You can see this in action here: http://jsbin.com/uvuwi (code
http://jsbin.com/uvuwi/edit).

========================================

Explanation:

prettyPhoto allows you to supply a number of optional arguments.  They
are wrapped up in a single JavaScript object, which you can create
with this syntax:

    {
        option1: "value1",
        option2: 7,
        anotherOption: ["a", "four", "element", "list"],
        stillAnother: function() {doSomething(); return false;},
        finalOption: false
    }

It's an unordered list of name-value pairs, separated by commas,
surrounded by curly braces, and with a colon between each name and
value.  The values can be strings, numbers, arrays, functions,
booleans, other objects, essentially any JavaScript values.
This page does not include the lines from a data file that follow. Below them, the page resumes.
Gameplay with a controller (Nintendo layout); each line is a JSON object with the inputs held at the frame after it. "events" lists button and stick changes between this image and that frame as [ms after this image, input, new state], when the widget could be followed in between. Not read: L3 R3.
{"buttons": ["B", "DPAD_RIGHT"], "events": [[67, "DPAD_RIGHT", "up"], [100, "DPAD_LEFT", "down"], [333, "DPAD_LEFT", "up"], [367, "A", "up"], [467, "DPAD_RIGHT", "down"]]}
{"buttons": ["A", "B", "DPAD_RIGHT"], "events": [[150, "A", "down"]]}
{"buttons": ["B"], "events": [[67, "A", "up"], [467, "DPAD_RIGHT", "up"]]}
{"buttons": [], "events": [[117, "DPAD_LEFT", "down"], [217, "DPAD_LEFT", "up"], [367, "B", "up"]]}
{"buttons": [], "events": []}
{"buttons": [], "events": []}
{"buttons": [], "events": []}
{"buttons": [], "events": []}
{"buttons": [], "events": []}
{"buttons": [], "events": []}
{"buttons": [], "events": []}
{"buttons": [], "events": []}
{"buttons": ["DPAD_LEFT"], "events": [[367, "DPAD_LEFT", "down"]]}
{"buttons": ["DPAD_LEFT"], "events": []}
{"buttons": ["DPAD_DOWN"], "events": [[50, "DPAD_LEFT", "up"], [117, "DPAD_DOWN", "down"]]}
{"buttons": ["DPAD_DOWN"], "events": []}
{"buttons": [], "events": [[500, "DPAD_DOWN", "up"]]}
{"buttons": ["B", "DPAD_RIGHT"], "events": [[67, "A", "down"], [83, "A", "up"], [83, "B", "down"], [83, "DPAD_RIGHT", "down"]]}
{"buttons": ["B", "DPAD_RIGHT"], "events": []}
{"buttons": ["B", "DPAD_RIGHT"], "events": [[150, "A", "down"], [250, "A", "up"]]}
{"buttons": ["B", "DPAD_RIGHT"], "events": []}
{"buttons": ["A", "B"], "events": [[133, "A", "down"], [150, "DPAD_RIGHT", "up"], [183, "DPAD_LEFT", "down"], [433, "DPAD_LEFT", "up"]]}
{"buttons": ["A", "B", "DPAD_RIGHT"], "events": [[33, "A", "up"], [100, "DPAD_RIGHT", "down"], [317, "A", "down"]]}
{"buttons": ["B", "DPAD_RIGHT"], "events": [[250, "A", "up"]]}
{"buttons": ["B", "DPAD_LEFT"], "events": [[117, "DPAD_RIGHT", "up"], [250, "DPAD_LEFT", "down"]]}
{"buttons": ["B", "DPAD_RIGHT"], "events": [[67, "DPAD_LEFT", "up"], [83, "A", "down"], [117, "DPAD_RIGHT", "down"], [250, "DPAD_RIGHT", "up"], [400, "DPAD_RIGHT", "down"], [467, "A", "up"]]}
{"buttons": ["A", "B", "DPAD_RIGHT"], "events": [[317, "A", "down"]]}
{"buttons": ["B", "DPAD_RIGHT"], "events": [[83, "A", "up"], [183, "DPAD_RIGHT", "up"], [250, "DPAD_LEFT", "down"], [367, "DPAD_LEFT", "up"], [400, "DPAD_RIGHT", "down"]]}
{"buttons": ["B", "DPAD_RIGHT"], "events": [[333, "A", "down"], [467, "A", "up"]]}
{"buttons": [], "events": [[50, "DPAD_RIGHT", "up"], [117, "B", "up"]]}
For prettyPhoto, the options might look like this:

    var myOptions = {
        animationSpeed: 'slow',
        padding: 25,
        opacity: 0.5,
        callback: function(){doSomething();}
    }

Then you could call

    $("selector").prettyPhoto(myOptions);

As the only option we need is the one named "callback", we can simply
do this:

    $("a[rel^='prettyPhoto']").prettyPhoto({
        callback: function() {doSomething();}
    });

And as to the function we call, this is pretty self-descriptive:

    window.location.reload(true);

Putting that together inside a document ready event, we get the code I
supplied above.  I hope that all makes sense.

========================================

> Also, I looked at the links you posted, and I don't see the parent
> window refreshing after the child window is closed.

I was just trying to show how to call a function when a child window
closed.  I didn't actually refresh the page, just ran an alert.